North Korea has threatened to use force to stop the broadcasts, ratcheting up tensions on the Korean Peninsula.
High-level talks to resolve the issue went through a second night on Sunday.
Both country's militaries are on alert after a brief exchange of fire at the border on Thursday.
North Korea denies laying the landmines which maimed the soldiers earlier this month as they were patrolling the Demilitarized Zone (DMZ), the heavily fortified border.
It also denies shelling the South on Thursday, an incident which prompted return artillery fire from the South.
"We need a clear apology and measures to prevent a recurrence of these provocations and tense situations," said Ms Park according to a statement released by her office.
"Otherwise, this government will take appropriate steps and continue loudspeaker broadcasts."
South Korea resumed the propaganda broadcasts along the DMZ earlier this month, after an 11-year hiatus, in apparent retaliation for the landmine attack.
'On a war footing'
The talks that began on Saturday in the abandoned "truce village" of Panmunjom inside the DMZ have, for the time being, subdued heated rhetoric of imminent war.

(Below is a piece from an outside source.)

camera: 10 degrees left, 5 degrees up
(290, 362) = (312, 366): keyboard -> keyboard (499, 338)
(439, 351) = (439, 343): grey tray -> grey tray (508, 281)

South Korea is represented by national security adviser Kim Kwan-jin and Unification Minister Hong Yong-pyo, while the North has sent senior officials Kim Yong-gon and Hwang Pyong-so, who is seen by many analysts as North Korean leader Kim Jong-un's second-in-command.
However, South Korea's military had said that most of North Korea's submarines appeared to be away from their bases, and amphibious landing vessels had been deployed to the border, the Yonhap news agency reports.

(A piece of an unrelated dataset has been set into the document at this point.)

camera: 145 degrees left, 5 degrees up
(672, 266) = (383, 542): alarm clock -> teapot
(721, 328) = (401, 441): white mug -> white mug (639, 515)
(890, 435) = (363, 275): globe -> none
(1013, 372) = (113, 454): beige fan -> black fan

On Friday, North Korea ordered its troops to be "on a war footing".
South Korea has evacuated almost 4,000 residents from border areas and warned that it would "retaliate harshly" to any acts of aggression.

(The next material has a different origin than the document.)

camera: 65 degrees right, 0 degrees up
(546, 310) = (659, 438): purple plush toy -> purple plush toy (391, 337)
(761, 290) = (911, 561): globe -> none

The two Koreas remain technically at war, because the 1950-1953 conflict ended in an armistice, not a peace treaty.
Loudspeakers and psychological warfare
In 2004, South Korea and North Korea reached an agreement to dismantle their propaganda loudspeakers at the border.
The broadcasts were part of a programme of psychological warfare, according to South Korean newspaper Korea Times, to deliver outside news so that North Korean soldiers and border-area residents could hear it.